Jesus makes this point clearly in the Sermon on the Mount. He blessed those who go through life in a way that seems opposed to earthly success and happiness. What seems to be undesirable and unattractive to the world can be precious in the eyes of the Lord. As a result, so many saints who pass by our sight seem insignificant, while, in truth, they have lived lives of the greatest sanctity in the world and have found rest and peace in the Kingdom of Heaven.
This should give us hope and encouragement that we don’t necessarily have to do great things to be recognized by others. Our sole aim should be to remain faithful to what the Lord has given us, desiring to please Him alone. It also reminds us that even if we suffer, are persecuted, ignored or forgotten by the world around us, we will never escape the loving gaze of our Father in Heaven who has a great love for the humble, and those who the world considers to be of little importance. So many have achieved Heaven in this simple, hidden way, and their joy, like those whose name we know, is complete (cf. John 15:11), for they do not need the praise of man, but are totally content with gazing upon the Lord for all of eternity. That should be our ultimate desire as well.
There is another significant difference, however, and that is our understanding of the Communion of Saints. Unlike athletes who are no longer able to do great things in their sport after their retirement, those who have left this earthly life for Heaven do not suffer the same fate. In fact, once they are in Heaven, they are able to be far more effective after that so-called retirement from this life than ever.
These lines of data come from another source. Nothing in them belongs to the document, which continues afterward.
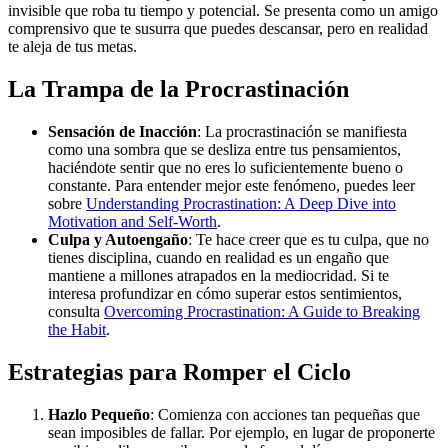
invisible que roba tu tiempo y potencial. Se presenta como un amigo
comprensivo que te susurra que puedes descansar, pero en realidad
te aleja de tus metas.
La Trampa de la Procrastinación
Sensación de Inacción
: La procrastinación se manifiesta
como una sombra que se desliza entre tus pensamientos,
haciéndote sentir que no eres lo suficientemente bueno o
constante. Para entender mejor este fenómeno, puedes leer
sobre
Understanding Procrastination: A Deep Dive into
Motivation and Self-Worth
.
Culpa y Autoengaño
: Te hace creer que es tu culpa, que no
tienes disciplina, cuando en realidad es un engaño que
mantiene a millones atrapados en la mediocridad. Si te
interesa profundizar en cómo superar estos sentimientos,
consulta
Overcoming Procrastination: A Guide to Breaking
the Habit
.
Estrategias para Romper el Ciclo
Hazlo Pequeño
: Comienza con acciones tan pequeñas que
sean imposibles de fallar. Por ejemplo, en lugar de proponerte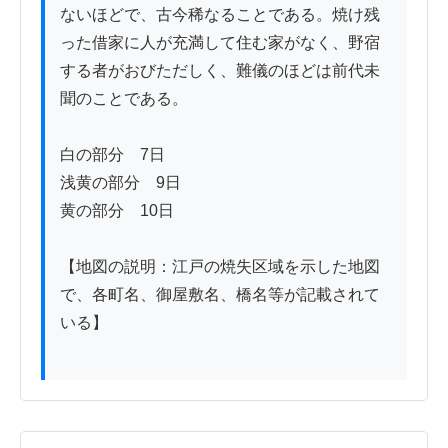
ないほどで、古今稀なることである。焼け残
った借家に人が充満して住む家がなく、野宿
する者がおびただしく、難儀のほどは前代未
聞のことである。

白の部分　7日

浅黄の部分　9日

黄の部分　10日

【地図の説明：江戸の焼失区域を示した地図
で、各町名、御屋敷名、橋名等が記載されて
いる】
In Heaven, the saints are not limited by their bodies, or even by space or time, thus giving them the freedom to do remarkable things for us who remain here on earth and those who have left this earth but still await Heaven
As one of the prefaces for the funeral Masses for the Dead reminds us: “Indeed for your faithful, Lord, life is changed not ended.” Our relationship with those who have passed away endures past death, and our bond with those who are in Heaven is stronger than ever. Their great love for us and their desire to have us join them in Heaven prompts them to intercede daily before God.
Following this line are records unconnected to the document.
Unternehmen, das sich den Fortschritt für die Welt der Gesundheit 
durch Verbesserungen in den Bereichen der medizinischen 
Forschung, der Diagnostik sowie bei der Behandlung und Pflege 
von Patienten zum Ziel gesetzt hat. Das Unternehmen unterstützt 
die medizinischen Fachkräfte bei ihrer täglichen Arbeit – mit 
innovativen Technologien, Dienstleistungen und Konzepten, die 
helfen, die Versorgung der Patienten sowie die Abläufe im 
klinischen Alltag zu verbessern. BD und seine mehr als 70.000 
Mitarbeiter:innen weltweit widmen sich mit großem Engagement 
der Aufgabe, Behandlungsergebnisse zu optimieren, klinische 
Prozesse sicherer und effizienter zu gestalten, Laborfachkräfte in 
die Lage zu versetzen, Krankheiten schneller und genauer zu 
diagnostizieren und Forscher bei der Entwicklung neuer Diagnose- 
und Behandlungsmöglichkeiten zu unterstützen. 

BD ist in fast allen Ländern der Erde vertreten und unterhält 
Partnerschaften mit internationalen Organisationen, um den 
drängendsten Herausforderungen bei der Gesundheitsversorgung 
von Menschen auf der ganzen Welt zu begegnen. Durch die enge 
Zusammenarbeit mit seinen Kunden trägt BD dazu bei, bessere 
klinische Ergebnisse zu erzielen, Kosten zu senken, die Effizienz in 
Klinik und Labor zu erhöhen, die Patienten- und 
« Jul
At Mass, we come to the altar which unites us to the Church throughout the world. We are also united through the Eucharistic sacrifice with those who have gone before us and are already in Heaven. Also, we are united with those in Purgatory who await their entrance into Heaven after their purification. While we pray for them in a special way on All Souls Day, and remember them at each Mass, our prayers for them are our greatest gift to them.
May we now desire to receive the Eucharist with greater love and fervor so that we may be strengthened by that gift (along with the prayers of the saints in Heaven), so that at the end of our life, we may be welcomed by the Lord into their company in Heaven to rejoice for the rest of eternity.